Records contained in a dataset:
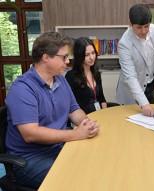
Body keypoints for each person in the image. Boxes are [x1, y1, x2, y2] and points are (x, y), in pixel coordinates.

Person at [5, 31, 100, 189]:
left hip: (58, 147)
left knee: (95, 163)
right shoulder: (22, 89)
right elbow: (31, 134)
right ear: (45, 57)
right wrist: (75, 134)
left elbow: (74, 110)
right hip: (30, 159)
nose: (68, 61)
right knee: (80, 180)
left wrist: (87, 125)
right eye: (63, 57)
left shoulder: (61, 81)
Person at [116, 3, 154, 117]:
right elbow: (130, 77)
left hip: (150, 85)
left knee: (151, 122)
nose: (144, 31)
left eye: (146, 26)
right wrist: (144, 103)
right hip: (132, 91)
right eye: (139, 27)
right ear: (130, 24)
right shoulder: (124, 44)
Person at [65, 37, 107, 114]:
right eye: (87, 55)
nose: (92, 57)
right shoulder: (71, 76)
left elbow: (102, 99)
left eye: (93, 53)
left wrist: (104, 115)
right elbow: (69, 105)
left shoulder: (96, 73)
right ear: (79, 56)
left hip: (99, 115)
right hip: (82, 119)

WHAT TO PRODUCE -
The answer should hold exactly the lines running from the one with "left knee: (151, 122)" to the final line of the data, both ends counted.

YOUR RESPONSE -
left knee: (151, 122)
nose: (144, 31)
left eye: (146, 26)
right wrist: (144, 103)
right hip: (132, 91)
right eye: (139, 27)
right ear: (130, 24)
right shoulder: (124, 44)
Person at [65, 37, 107, 114]:
right eye: (87, 55)
nose: (92, 57)
right shoulder: (71, 76)
left elbow: (102, 99)
left eye: (93, 53)
left wrist: (104, 115)
right elbow: (69, 105)
left shoulder: (96, 73)
right ear: (79, 56)
left hip: (99, 115)
right hip: (82, 119)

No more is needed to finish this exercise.